In summary, aggregating platelets from patients with acute coronary syndromes produce less NO. Since platelet aggregation and thrombus formation are implicated in unstable angina and myocardial infarction, impaired platelet-derived NO production may contribute to the development of acute coronary syndromes.
冠状动脉内血栓形成是大多数急性冠状动脉综合征的急性促发事件。最近,已在人血小板中鉴定出组成型一氧化氮合酶(cNOS),并且血小板衍生的一氧化氮已显示可抑制聚集后血小板的募集。然而,其在正常或病理条件下调节血小板反应中的作用尚未阐明。

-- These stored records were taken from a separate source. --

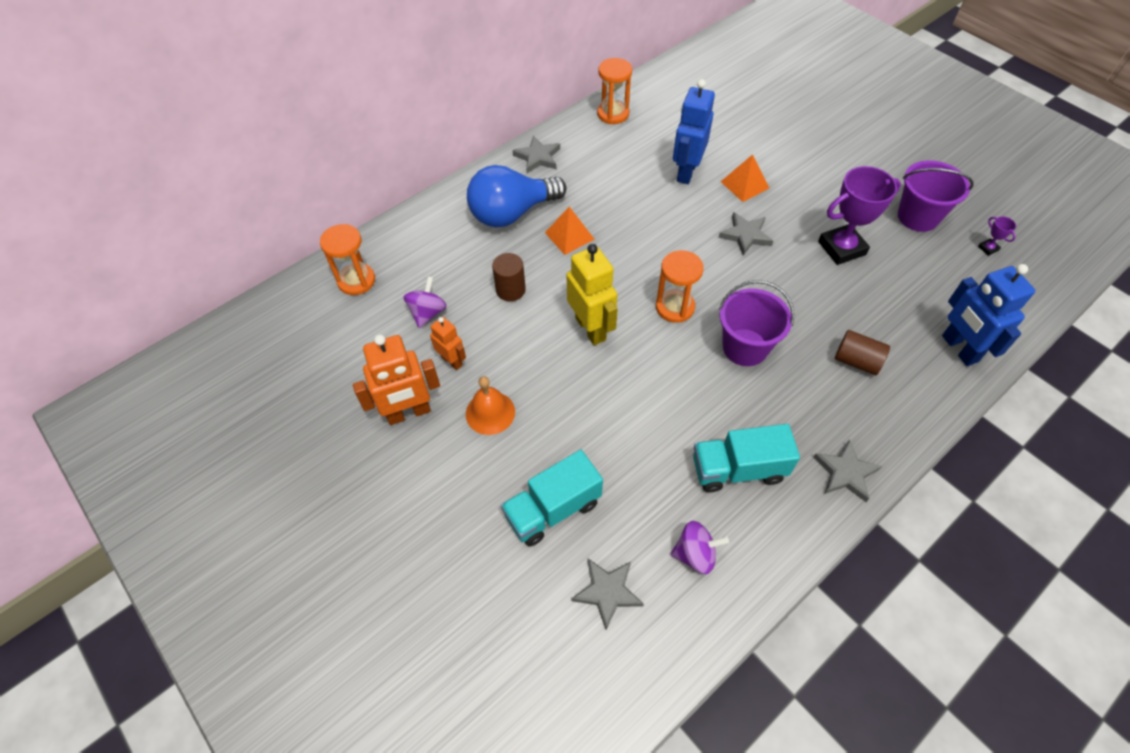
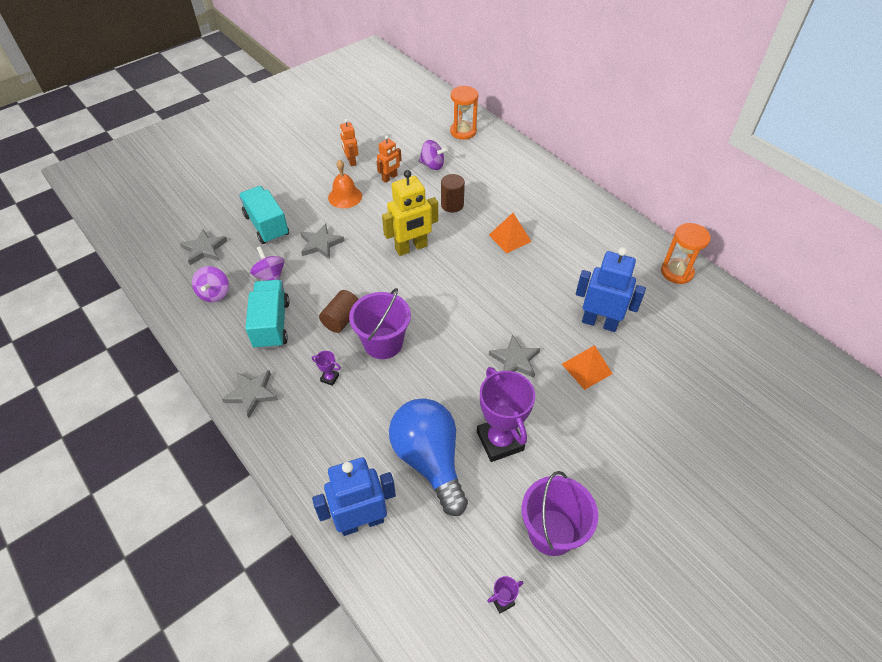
camera: 90 degrees right, 5 degrees down
orange robot [353,334,440,425] -> orange robot [340,119,358,166], size x0.57
blue light bulb [467,165,566,227] -> blue light bulb moved to [389,398,468,516]
grey star [513,136,560,173] -> grey star moved to [300,224,344,259]
orange hourglass [656,250,704,323] -> none
brown cylinder [835,330,890,375] -> brown cylinder moved to [319,290,359,333]
none -> purple spinning top [250,246,284,281]
none -> purple trophy [312,351,341,386]

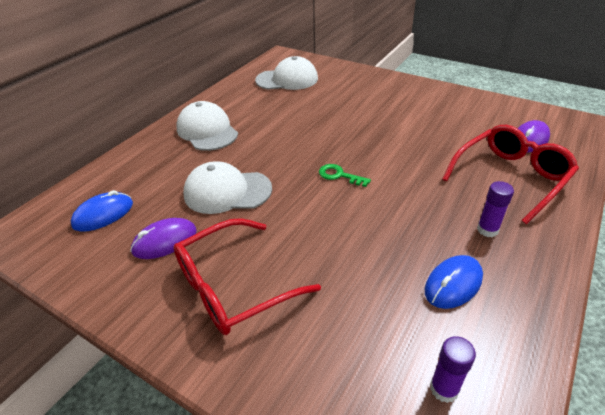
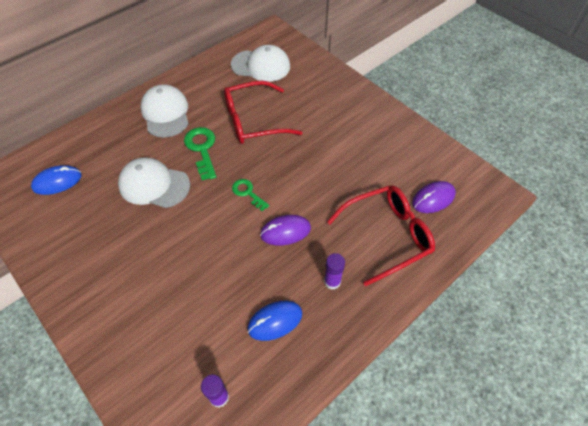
camera: 15 degrees right, 15 degrees up
purple mouse [130,218,197,259] -> purple mouse moved to [260,215,311,246]
red glasses [173,218,321,335] -> red glasses moved to [224,81,303,144]
none -> green key [184,127,216,180]

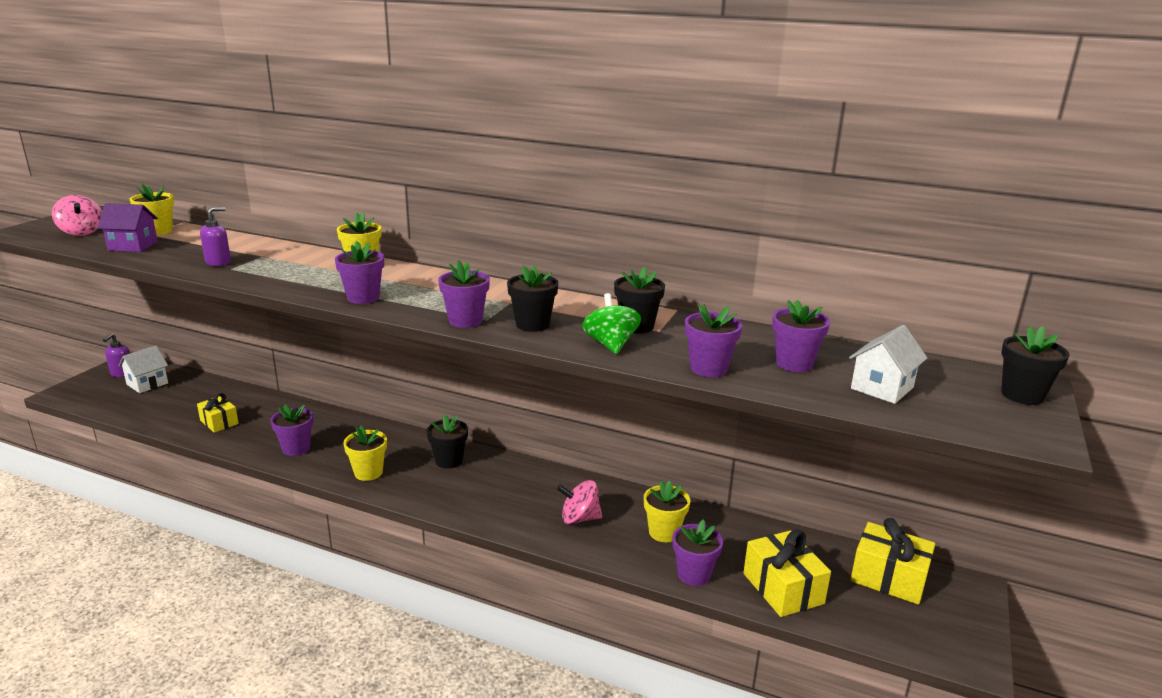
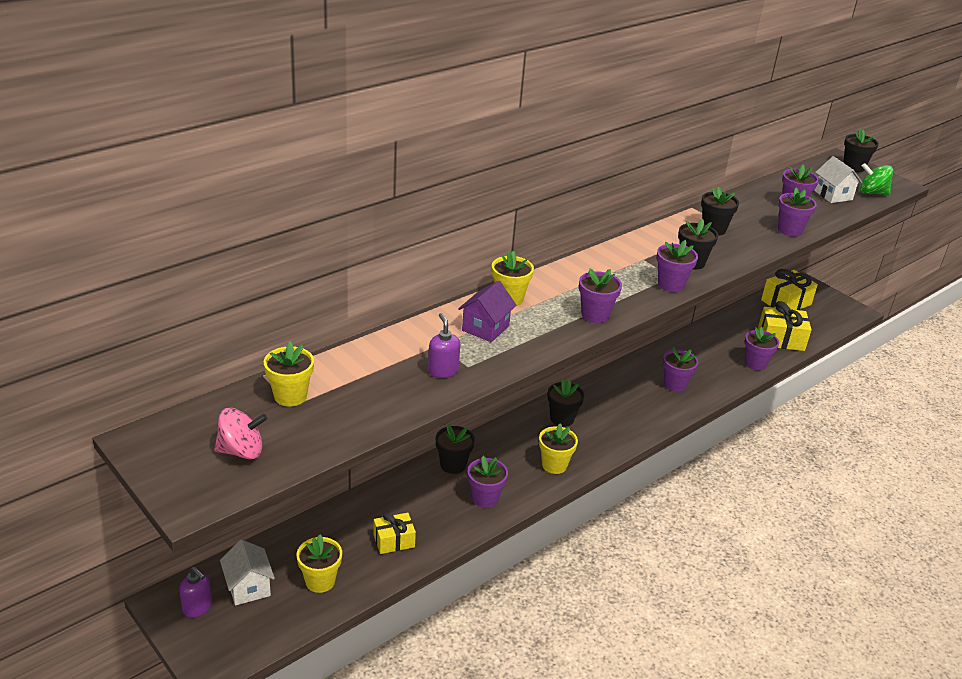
camera: 65 degrees left, 10 degrees up
purple house [98,203,158,252] -> purple house moved to [458,281,517,342]
pink spinning top [557,480,602,524] -> purple flower pot [663,347,698,391]
green spinning top [582,293,641,354] -> green spinning top moved to [860,163,893,195]
yellow flower pot [644,480,690,542] -> yellow flower pot moved to [297,535,342,593]
none -> black flower pot [436,424,475,474]

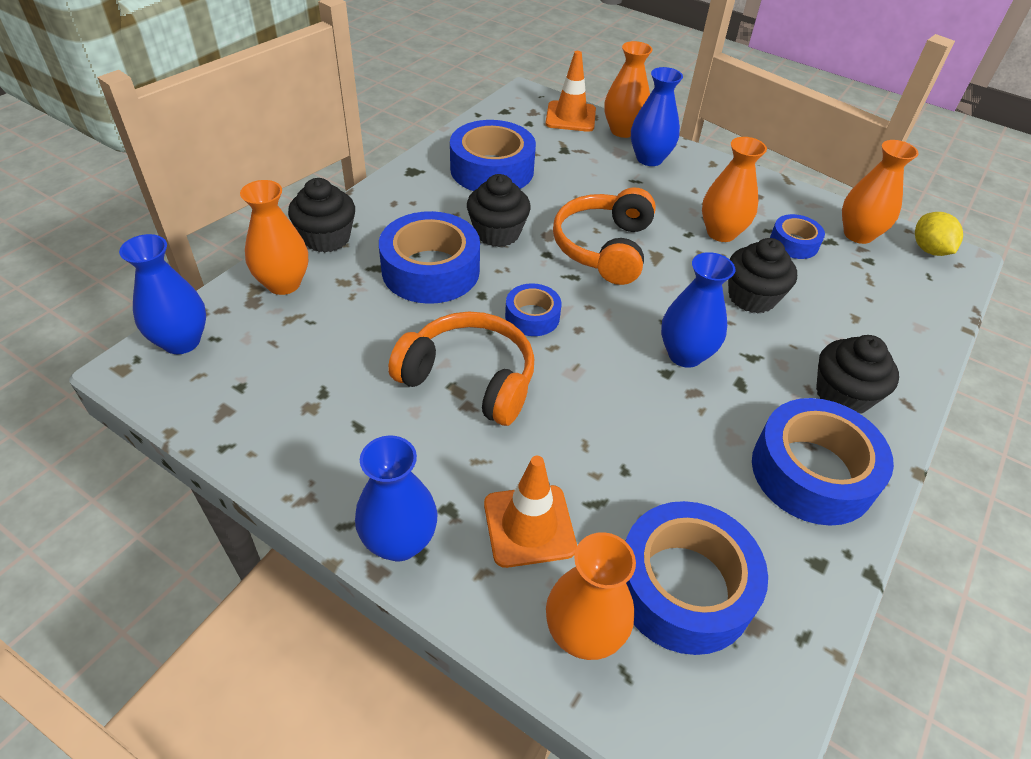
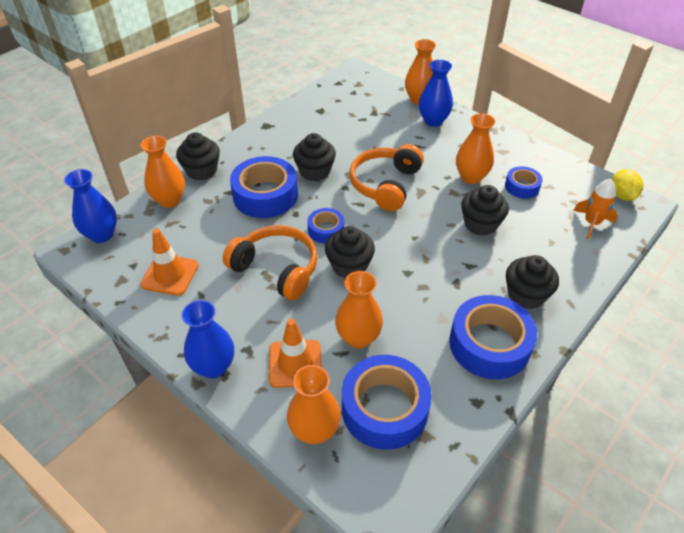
camera: 10 degrees right, 0 degrees up
blue tape [450,120,536,191] -> none
orange traffic cone [545,51,596,132] -> orange traffic cone moved to [140,228,199,296]
blue vase [661,252,735,368] -> none
orange vase [842,140,919,244] -> orange vase moved to [335,271,383,349]
none -> black cupcake [325,226,375,278]
none -> orange rocket [573,179,618,239]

我们检测了从87例接受冠状动脉造影的患者中分离出的血小板产生一氧化氮(NO)的情况,其中37例为稳定型心绞痛患者,50例为不稳定型心绞痛患者或在2周内发生心肌梗死的患者。用5 μmol/L ADP刺激后,使用适用于标准血小板聚集仪的NO选择性微电极同时测量血小板聚集和NO产生情况。稳定型心绞痛冠状动脉患者和急性冠状动脉综合征患者血小板衍生的NO平均产生量(±SEM)分别为1.78±0.36 pmol/10⁸和0.26±0.05 pmol/10⁸血小板(P = 0.0001)。通过逻辑回归分析,肝素治疗(比值比6.6,CI 1.9至22.8,P = 0.003)、较低的血小板NO产生量(比值比4.0,CI 1.3至11.5,P = 0.01)和动脉粥样硬化程度(比值比1.5,CI 1.1至2.0,P = 0.02)是急性冠状动脉综合征的独立预测因素。在有动脉粥样硬化血管造影证据的患者亚组(n = 83)中,逻辑回归表明血小板NO产生量(比值比3.9,CI 1.3至11.1,P = 0.01)和肝素治疗(比值比6.4,CI 1.9至22.0,P = 0.004)是急性冠状动脉综合征的独立预测因素,而动脉粥样硬化程度则不是。
总之,急性冠状动脉综合征患者的聚集血小板产生的NO较少。由于血小板聚集和血栓形成与不稳定型心绞痛和心肌梗死有关,血小板衍生的NO产生受损可能促成急性冠状动脉综合征的发生。